We know \(f(x) = (x-1)^2(x+2) - 4\). When \(x = 1\), \(f(x) = -4\).

When \(x =1 + \alpha\), where \(\alpha\) is small and positive, then \(f(x) = \alpha^2(3+\alpha)-4 > -4\).

When \(x = 1 - \alpha\), then \(f(x) = \alpha^2(3-\alpha)-4 > -4\). Thus \(y = f(x)\) has a minimum at \(x = 1\).

We know \[\begin{equation*} y = \frac{1}{x^3 - 3x - 2} = \frac{1}{(x-2)(x+1)^2} = \frac{1}{(x-1)^2(x+2) - 4}. \end{equation*}\]

In sketching the graph, we will ask four questions:

1. what are the intercepts?

When \(x = 0\), \(y = -\dfrac{1}{2}\). This is the \(y\)-intercept of the curve. There are no \(x\)-intercepts, since the numerator of \(y\) can never equal zero.

2. what is the asymptotic behaviour?

There are two vertical asymptotes (corresponding to the roots of the denominator) at \(x = -1\) and \(x = 2\).
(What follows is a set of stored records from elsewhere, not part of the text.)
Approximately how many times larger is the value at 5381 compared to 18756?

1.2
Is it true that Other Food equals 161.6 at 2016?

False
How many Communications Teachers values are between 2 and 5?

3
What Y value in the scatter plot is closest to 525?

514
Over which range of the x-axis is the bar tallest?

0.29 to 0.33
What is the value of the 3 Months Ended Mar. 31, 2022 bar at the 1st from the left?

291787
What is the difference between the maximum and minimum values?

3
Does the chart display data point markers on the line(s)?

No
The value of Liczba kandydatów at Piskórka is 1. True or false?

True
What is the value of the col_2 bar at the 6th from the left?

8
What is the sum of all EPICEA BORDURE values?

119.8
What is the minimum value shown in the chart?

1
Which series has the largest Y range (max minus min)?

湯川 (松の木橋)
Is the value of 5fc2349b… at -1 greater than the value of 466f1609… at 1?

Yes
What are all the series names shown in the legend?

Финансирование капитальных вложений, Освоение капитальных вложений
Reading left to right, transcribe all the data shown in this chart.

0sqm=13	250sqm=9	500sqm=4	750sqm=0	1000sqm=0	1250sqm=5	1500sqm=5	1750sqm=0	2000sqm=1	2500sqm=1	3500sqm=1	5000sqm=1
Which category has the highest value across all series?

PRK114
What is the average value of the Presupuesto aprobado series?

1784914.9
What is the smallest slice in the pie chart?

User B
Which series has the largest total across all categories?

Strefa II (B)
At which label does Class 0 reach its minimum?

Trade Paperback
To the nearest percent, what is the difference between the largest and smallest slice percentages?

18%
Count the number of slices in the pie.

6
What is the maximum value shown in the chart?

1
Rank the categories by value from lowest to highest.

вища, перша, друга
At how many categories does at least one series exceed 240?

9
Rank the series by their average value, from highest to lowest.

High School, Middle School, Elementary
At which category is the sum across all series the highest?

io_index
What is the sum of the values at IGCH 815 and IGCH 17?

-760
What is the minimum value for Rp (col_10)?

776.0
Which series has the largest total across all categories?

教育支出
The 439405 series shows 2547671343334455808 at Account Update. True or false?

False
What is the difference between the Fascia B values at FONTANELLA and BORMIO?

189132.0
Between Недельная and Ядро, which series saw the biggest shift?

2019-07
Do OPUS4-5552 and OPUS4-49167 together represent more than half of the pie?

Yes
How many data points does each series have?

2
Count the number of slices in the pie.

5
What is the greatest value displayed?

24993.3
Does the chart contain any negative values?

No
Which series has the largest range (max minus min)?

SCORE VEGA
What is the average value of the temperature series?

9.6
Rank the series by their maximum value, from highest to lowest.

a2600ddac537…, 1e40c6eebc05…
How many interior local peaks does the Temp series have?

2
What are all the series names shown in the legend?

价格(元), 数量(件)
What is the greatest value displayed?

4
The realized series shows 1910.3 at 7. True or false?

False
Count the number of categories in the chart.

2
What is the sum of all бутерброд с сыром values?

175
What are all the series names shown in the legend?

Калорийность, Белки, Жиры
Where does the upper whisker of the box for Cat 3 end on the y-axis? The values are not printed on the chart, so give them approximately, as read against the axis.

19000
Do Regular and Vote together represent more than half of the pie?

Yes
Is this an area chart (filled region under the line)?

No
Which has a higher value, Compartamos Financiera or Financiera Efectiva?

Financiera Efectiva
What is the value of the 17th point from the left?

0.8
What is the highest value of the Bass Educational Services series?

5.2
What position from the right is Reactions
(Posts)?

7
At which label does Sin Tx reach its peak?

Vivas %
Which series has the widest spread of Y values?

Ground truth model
Since the denominator of \(y\) tends towards \(\pm \infty\) as \(x\) tends towards \(\pm \infty\), and as the numerator is constant, we can see \(y \to 0\) as \(x \to \pm \infty\). Thus there is one horizontal asymptote, \(y = 0\).

3. where is \(y\) positive and negative?

The sign of \(y\) depends wholly on the sign of \((x-2)\), since \((x+1)^2\) is never negative, and so \(y > 0\) if \(x > 2\) and \(y < 0\) if \(x < 2\) (provided that \(x \ne -1\)).

4. are there any turning points?

Finally, the denominator has a local minimum at \(x = 1\), and so its reciprocal \(y\) must have a local maximum at \(x = 1\).

We can now sketch \(y\):

We can rewrite this equation as \[\begin{equation*} x+1 = \frac{1}{x^3 - 3x - 2}. \end{equation*}\]

(Clearly \(x^3 - 3x - 2\) cannot be zero, since in this case the equation is not satisfied.) A real solution to this equation corresponds precisely to an intersection between the line \(y = x+1\) and the curve \(y = \dfrac{1}{x^3 - 3x - 2}\).

Thus we have this sketch of the line and the curve. There are two intersections, and hence there are two real roots to the equation.